ACTION ITEM — In the entries, find all lines that hold the word "Мария" and copy them.

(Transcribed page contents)
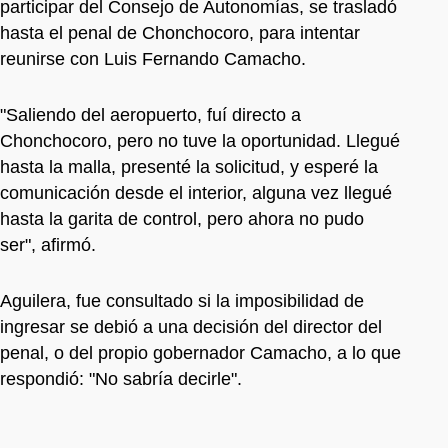
participar del Consejo de Autonomías, se trasladó
hasta el penal de Chonchocoro, para intentar
reunirse con Luis Fernando Camacho.
"Saliendo del aeropuerto, fuí directo a
Chonchocoro, pero no tuve la oportunidad. Llegué
hasta la malla, presenté la solicitud, y esperé la
comunicación desde el interior, alguna vez llegué
hasta la garita de control, pero ahora no pudo
ser", afirmó.
Aguilera, fue consultado si la imposibilidad de
ingresar se debió a una decisión del director del
penal, o del propio gobernador Camacho, a lo que
respondió: "No sabría decirle".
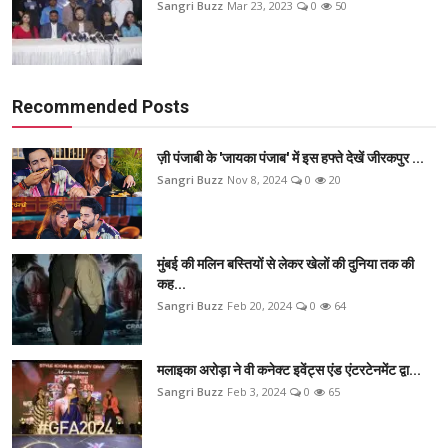
Sangri Buzz
Mar 23, 2023
0
50
Recommended Posts
ज़ी पंजाबी के 'जायका पंजाब' में इस हफ्ते देखें जीरकपुर ...
Sangri Buzz
Nov 8, 2024
0
20
मुंबई की मलिन बस्तियों से लेकर खेलों की दुनिया तक की
कह...
Sangri Buzz
Feb 20, 2024
0
64
मलाइका अरोड़ा ने वी कनेक्ट इवेंट्स एंड एंटरटेनमेंट द्वा...
Sangri Buzz
Feb 3, 2024
0
65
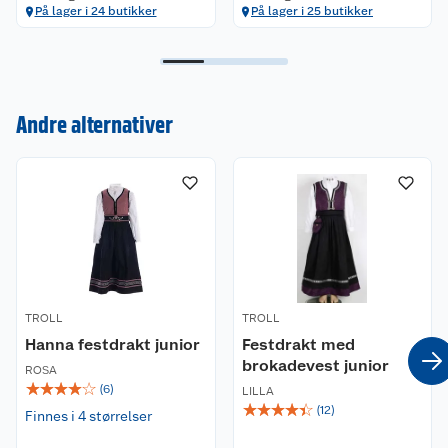
På lager i 24 butikker
På lager i 25 butikker
Andre alternativer
Kundeservice
Om oss
Kontakt oss
Nyheter
Angre- og returrett
Våre butikker
Reklamasjon og garanti
TROLL
Våre merkevarer
TROLL
Ofte stilte spørsmål
Hanna festdrakt junior
Festdrakt med
brokadevest junior
Coop kjeder
Betalingsalternativer
ROSA
☆
☆
☆
☆
☆
(
6
)
LILLA
☆
☆
☆
☆
☆
(
12
)
Ledige stillinger
Finnes i 4 størrelser
Leveringsalternativer
Åpent kjøp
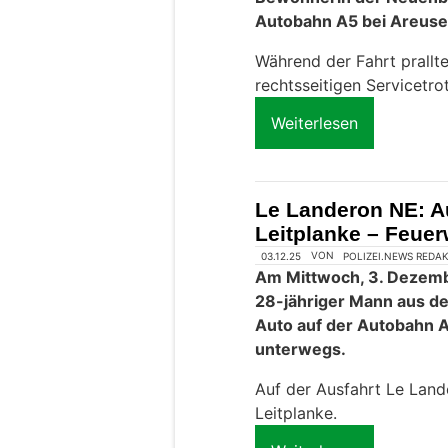
Autobahn A5 bei Areuse
Während der Fahrt prallt
rechtsseitigen Servicetrot
Weiterlesen
Le Landeron NE: Au
Leitplanke – Feuer
03.12.25
VON
POLIZEI.NEWS REDA
Am Mittwoch, 3. Dezemb
28-jähriger Mann aus d
Auto auf der Autobahn A
unterwegs.
Auf der Ausfahrt Le Land
Leitplanke.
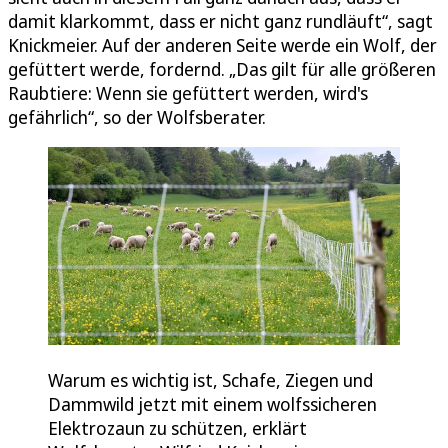
damit klarkommt, dass er nicht ganz rundläuft“, sagt
Knickmeier. Auf der anderen Seite werde ein Wolf, der
gefüttert werde, fordernd. „Das gilt für alle größeren
Raubtiere: Wenn sie gefüttert werden, wird's
gefährlich“, so der Wolfsberater.
Warum es wichtig ist, Schafe, Ziegen und
Dammwild jetzt mit einem wolfssicheren
Elektrozaun zu schützen, erklärt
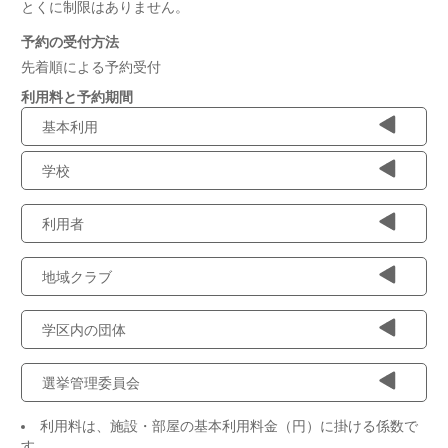
とくに制限はありません。
予約の受付方法
先着順による予約受付
利用料と予約期間
基本利用
学校
利用者
地域クラブ
学区内の団体
選挙管理委員会
利用料は、施設・部屋の基本利用料金（円）に掛ける係数で
す。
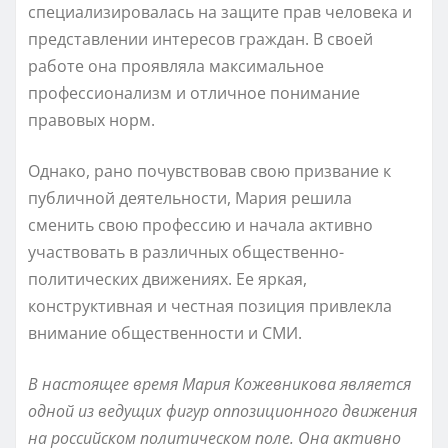
специализировалась на защите прав человека и
представлении интересов граждан. В своей
работе она проявляла максимальное
профессионализм и отличное понимание
правовых норм.
Однако, рано почувствовав свою призвание к
публичной деятельности, Мария решила
сменить свою профессию и начала активно
участвовать в различных общественно-
политических движениях. Ее яркая,
конструктивная и честная позиция привлекла
внимание общественности и СМИ.
В настоящее время Мария Кожевникова является
одной из ведущих фигур оппозиционного движения
на российском политическом поле. Она активно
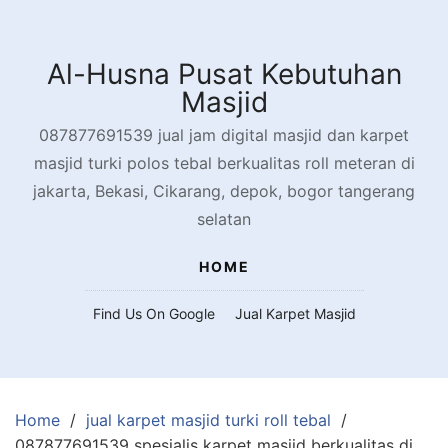
Skip
to
content
Al-Husna Pusat Kebutuhan
Masjid
087877691539 jual jam digital masjid dan karpet
masjid turki polos tebal berkualitas roll meteran di
jakarta, Bekasi, Cikarang, depok, bogor tangerang
selatan
HOME
Find Us On Google
Jual Karpet Masjid
Home
jual karpet masjid turki roll tebal
087877691539 spesialis karpet masjid berkualitas di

RESPONSE BELOW —
публичной деятельности, Мария решила
В настоящее время Мария Кожевникова является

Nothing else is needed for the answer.